Les nuages sont restés bas toute la journée, la lumière était blafarde comme un néon d’hôpital. Le carillon de l'église Saint Pierre a l'air de ne sonner que des morts, je vois passer quelques camions crématorium. La nature aussi est sous terre, nous aussi d'ailleurs, les foules sont enterrées dans les métros, les voitures s'encastrent dans les tunnels, vaste voie lactée, nous rentrons tous à l'intérieur de nous, c'est une mise en bière généralisée. On s'essaie à l'hiver, plein d'amertume et de morosité.

Je tombe sur une photographie prise en Crète. C'est une photo de toi, toi que je vois cinq matins sur sept, mais que je ne connais pas. Je t'embrasse, te soutiens, tu me fais rire, tu sèches mes larmes comme une mère, tu me serres dans tes bras, tu me fait un câlin. C'est une sororité magique. Je te fixe sur cette photographie en Crète, inconnue, libre, mystérieuse. C'est un diner dans le soir chaud et moite, ta peau est tannée par la langueur du soleil. Ton sourire est énigmatique et le ciel est bleu même la nuit. C'est le mois d'août, il a l'air brûlant, et je ne t'avais encore jamais vue vêtue en blanc.

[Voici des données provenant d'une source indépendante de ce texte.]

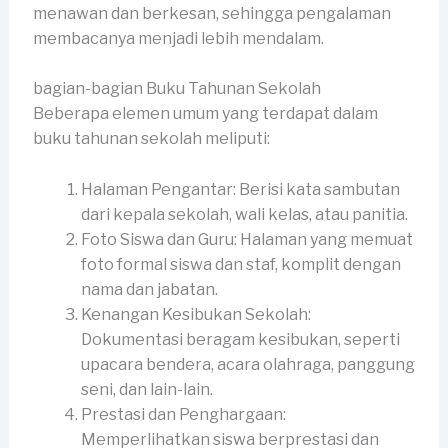
menawan dan berkesan, sehingga pengalaman
membacanya menjadi lebih mendalam.
bagian-bagian Buku Tahunan Sekolah
Beberapa elemen umum yang terdapat dalam
buku tahunan sekolah meliputi:
Halaman Pengantar: Berisi kata sambutan
dari kepala sekolah, wali kelas, atau panitia.
Foto Siswa dan Guru: Halaman yang memuat
foto formal siswa dan staf, komplit dengan
nama dan jabatan.
Kenangan Kesibukan Sekolah:
Dokumentasi beragam kesibukan, seperti
upacara bendera, acara olahraga, panggung
seni, dan lain-lain.
Prestasi dan Penghargaan:
Memperlihatkan siswa berprestasi dan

Ce soir de février tu sais les nuages sont si bas, la lumière si blafarde. Je ressens cette douleur sourde de sentir en un instant l'absence glaçante du ciel caché sous les nuages. Il n'y a plus d'immensité. Et cette mer est si loin. Et je te vois chaque matin enroulée dans une laine, t’arque-bouter à ton bureau sans entrain. La Crète est loin, je sais. J'ai alors une nostalgie si puissante de l'été, de l'autre coté de la cloison vitrée. Moi aussi je me meurs devant l'ordinatueur, moi aussi je m'échoue. Je n'ai pas de courage mais je veux sentir. Alors cette photographie de toi m'obsède puis me submerge. La tête au fond de l'eau, je veux sentir, tu sais. Je veux sentir le sel, je veux sentir l'orage, je veux entendre se rassembler les nuages en haut de la montagne. Je veux que ça gronde, que ça s'amasse, que ça menace. Je veux la pluie qui s'abat d'un seul coup sur bras à faire vibrer mes os, et puis que le brutal grand soleil nous terrasse. Être terrassée par ces beaux jours, être vivante.  Comme toi dans ta robe de lin blanc assise sur le bord de mer à Paleochora. Toi qui est alors tout autre sur la photographie. Je repense à nos cœurs à qui ne demandent qu'à palpiter, notre peau qu'a frémir, nos corps qu'à grimper, marcher, se tendre, courir, se redresser. Nos yeux simplement voir sans lire. Et je te regarde penchée sur tes papiers, et je nous trouve si tristes.

Un jour peut-être irons-nous à Paleochora ensemble, enfin nous découvrir.